I have been exploring BJT transistors and implemented a common base amplifier. I connected a signal generator to the voltage source labelled V2 in the below schematic. The oscilloscope image shows the input above the amplified waveform. It appears that it is in fact working, 10.8/.288 amplification. I wish to possibly use it to amplify a dynamic mic. I plan to reduce the amplification and/or control it by a potentiometer. Anyways….. my question is this

Why is the amplified signal "squareish" and not a decent replication of the input signal. It looks more like an amplified square wave. I created the circuit in LTSpice and simulated it. The simulation is shown below. I am reading materian on bjt transisters and especially common base amps,how is this fixable? Which resistor values should i look to change Rc, Re, or Both. Should the current level be changed through the emitter. With no signal generator, it is 205 micro amps on the real circuit. Do I need to adjust the voltage biase on the base. Thanks for nay advice.

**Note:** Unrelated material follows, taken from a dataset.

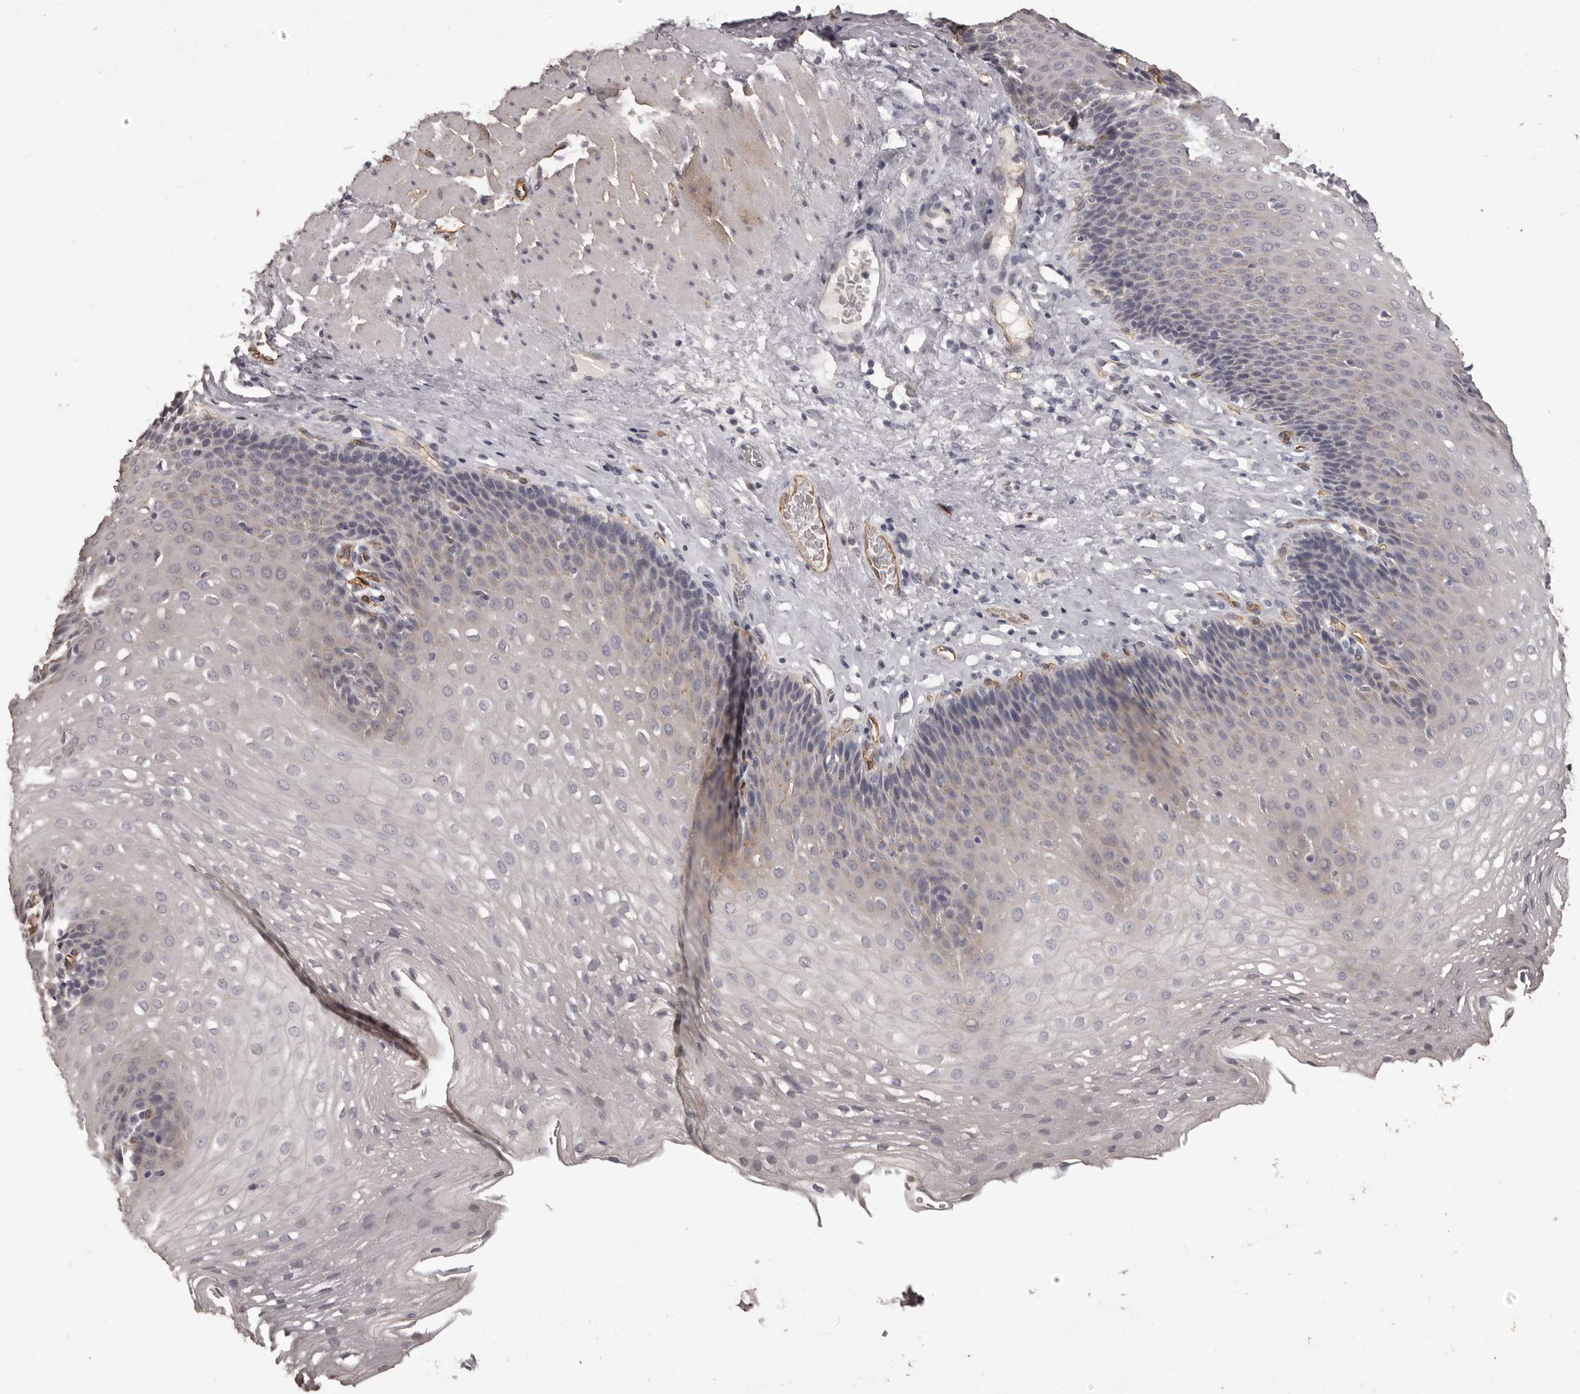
{"staining": {"intensity": "negative", "quantity": "none", "location": "none"}, "tissue": "esophagus", "cell_type": "Squamous epithelial cells", "image_type": "normal", "snomed": [{"axis": "morphology", "description": "Normal tissue, NOS"}, {"axis": "topography", "description": "Esophagus"}], "caption": "The immunohistochemistry micrograph has no significant expression in squamous epithelial cells of esophagus.", "gene": "GPR78", "patient": {"sex": "female", "age": 66}}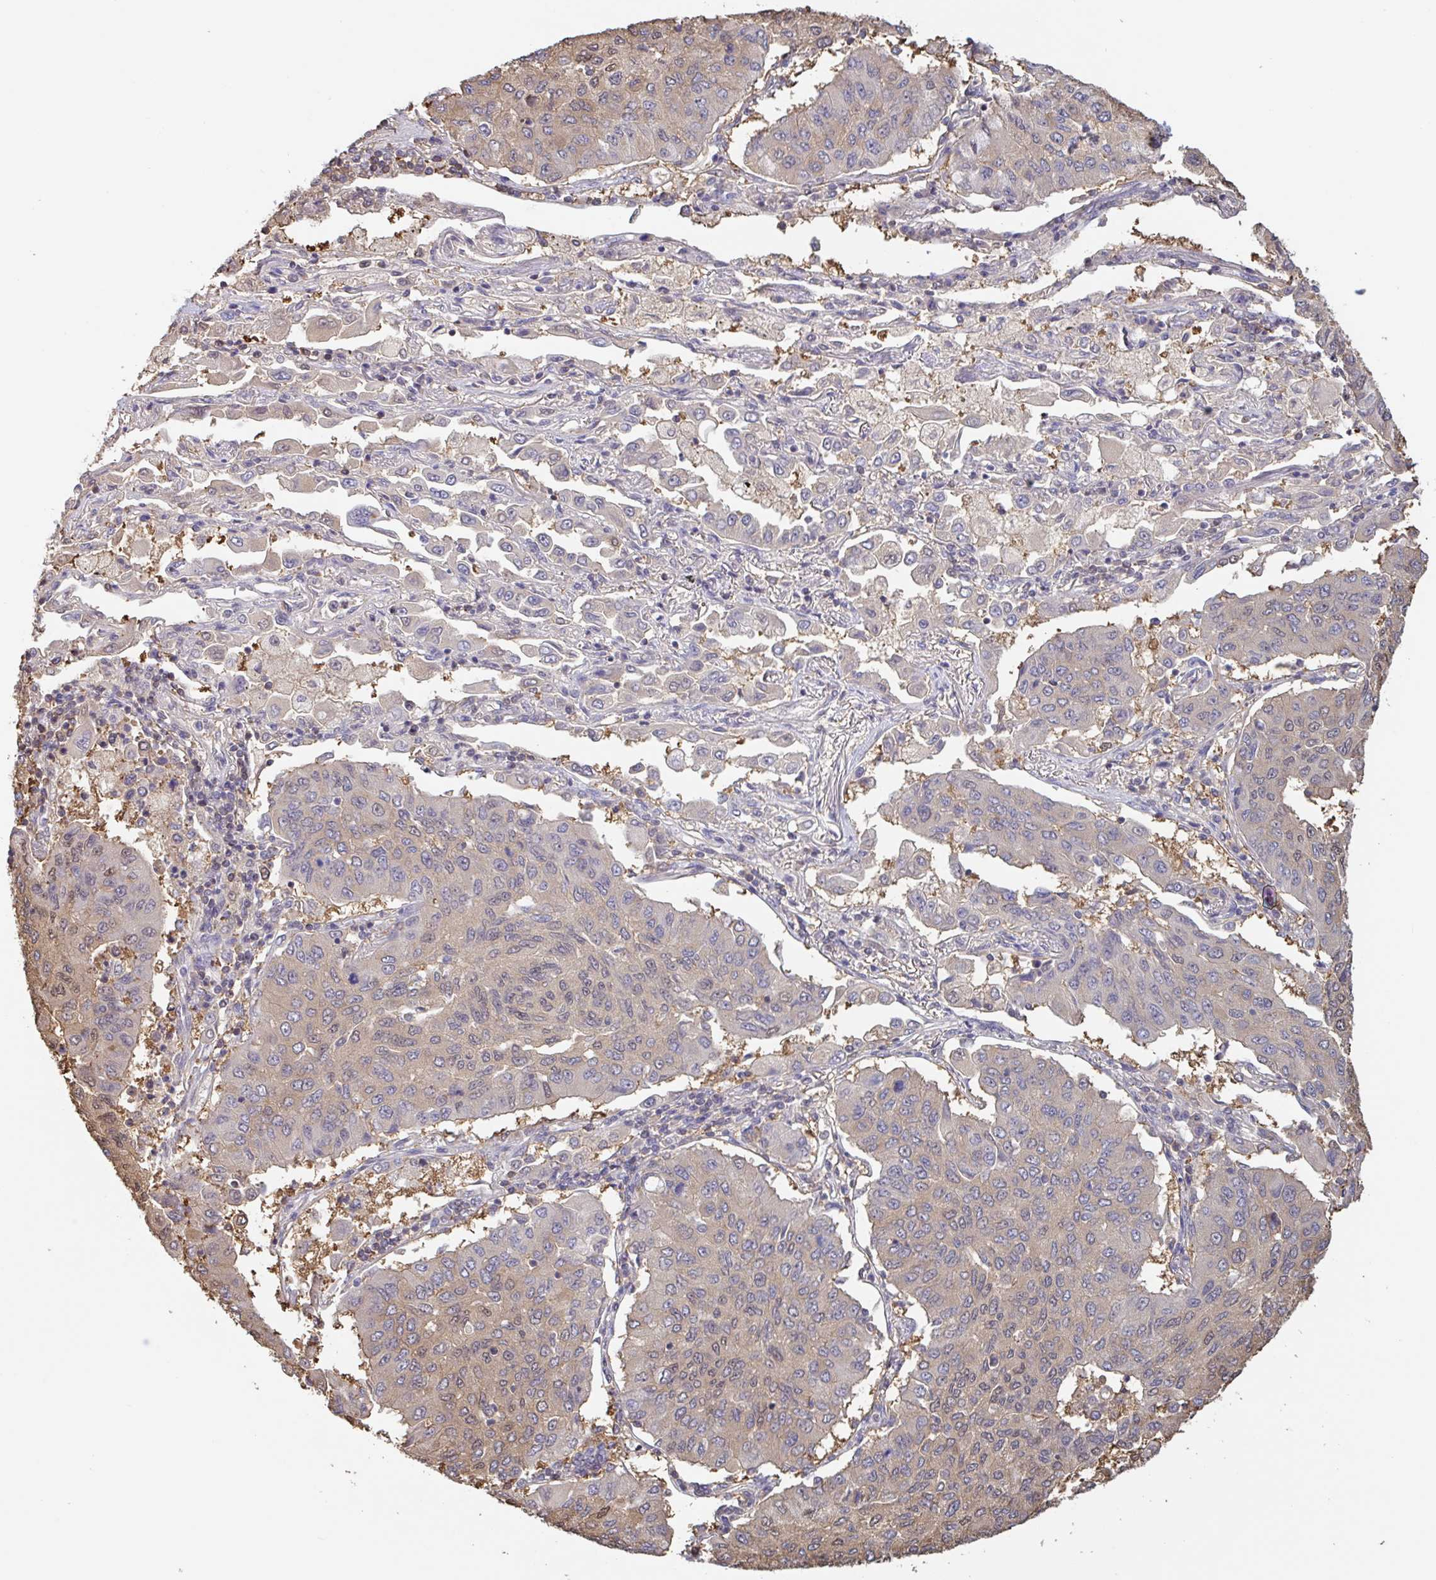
{"staining": {"intensity": "weak", "quantity": "<25%", "location": "cytoplasmic/membranous"}, "tissue": "lung cancer", "cell_type": "Tumor cells", "image_type": "cancer", "snomed": [{"axis": "morphology", "description": "Squamous cell carcinoma, NOS"}, {"axis": "topography", "description": "Lung"}], "caption": "Protein analysis of lung cancer reveals no significant positivity in tumor cells. (DAB immunohistochemistry, high magnification).", "gene": "OTOP2", "patient": {"sex": "male", "age": 74}}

enter image description here

enter image description here
enter image description here
enter image description here

Best Answer

The current through the base-emitter junction of a transistor is governed by the diode equation: \$i_e = I_S \left(e^\frac{v_{be}}{n\ V_T} - 1\right)\$. At room temperature, \$V_T \simeq 26\mathrm{mV}\$. So unless your peak-peak input voltage is significantly smaller than \$26\mathrm{mV}\$, you'll get distortion.

On the bright side, you have lots of excess gain in that circuit. The quickest way to get more linearity is to put a resistor in series with the emitter, between the emitter and the intersection of R4 and C2. I think I'd start with a value somewhere between \$200\Omega\$ and \$1000\Omega\$ and see how things look.

And -- don't think for a second that your resistor values are realistic. 1% resistors are standard these days, yet still a bit absurd for a transistor stage like that because any real transistor that you plug in there will add far more variation than a 5% resistor will.